## Exercise aim
Copy the text lines of the listing below verbatim, omitting the pictures.

## Provided records
########################################
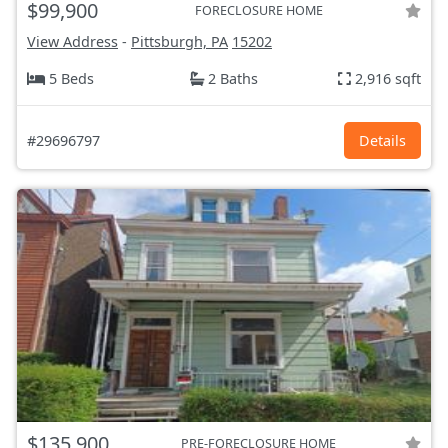
$99,900
FORECLOSURE HOME
View Address
-
Pittsburgh, PA
15202
5 Beds
2 Baths
2,916 sqft
#29696797
Details
$135,900
PRE-FORECLOSURE HOME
########################################
## Exercise result
$99,900
FORECLOSURE HOME
View Address
-
Pittsburgh, PA
15202
5 Beds
2 Baths
2,916 sqft
#29696797
Details
$135,900
PRE-FORECLOSURE HOME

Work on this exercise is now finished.